■ **What you will do**
Please copy each line below that contains the word "Category".

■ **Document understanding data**
++++++++++++++++++++
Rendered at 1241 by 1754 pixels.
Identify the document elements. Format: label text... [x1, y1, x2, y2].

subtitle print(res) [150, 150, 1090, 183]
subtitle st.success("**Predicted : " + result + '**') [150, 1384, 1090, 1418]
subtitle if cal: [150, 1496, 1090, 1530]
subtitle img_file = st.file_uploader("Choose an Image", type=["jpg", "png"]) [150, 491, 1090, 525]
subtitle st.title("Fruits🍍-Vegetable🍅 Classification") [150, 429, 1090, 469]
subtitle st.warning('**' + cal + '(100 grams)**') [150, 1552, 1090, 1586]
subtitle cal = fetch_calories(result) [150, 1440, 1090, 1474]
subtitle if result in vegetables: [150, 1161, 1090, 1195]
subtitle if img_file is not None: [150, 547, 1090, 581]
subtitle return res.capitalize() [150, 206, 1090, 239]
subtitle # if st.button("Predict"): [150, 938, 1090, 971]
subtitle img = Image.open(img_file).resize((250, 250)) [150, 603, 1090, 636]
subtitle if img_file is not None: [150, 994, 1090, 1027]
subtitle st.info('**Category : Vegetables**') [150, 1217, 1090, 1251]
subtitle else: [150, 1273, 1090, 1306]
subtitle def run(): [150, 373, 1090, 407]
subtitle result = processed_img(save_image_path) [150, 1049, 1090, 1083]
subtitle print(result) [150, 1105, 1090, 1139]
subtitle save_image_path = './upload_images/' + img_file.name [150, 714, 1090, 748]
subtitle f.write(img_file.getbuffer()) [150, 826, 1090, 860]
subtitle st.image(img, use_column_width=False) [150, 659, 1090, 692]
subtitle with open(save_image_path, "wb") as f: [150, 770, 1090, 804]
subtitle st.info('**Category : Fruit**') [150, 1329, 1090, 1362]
++++++++++++++++++++
■ **Response area**
subtitle st.info('**Category : Vegetables**') [150, 1217, 1090, 1251]
subtitle st.info('**Category : Fruit**') [150, 1329, 1090, 1362]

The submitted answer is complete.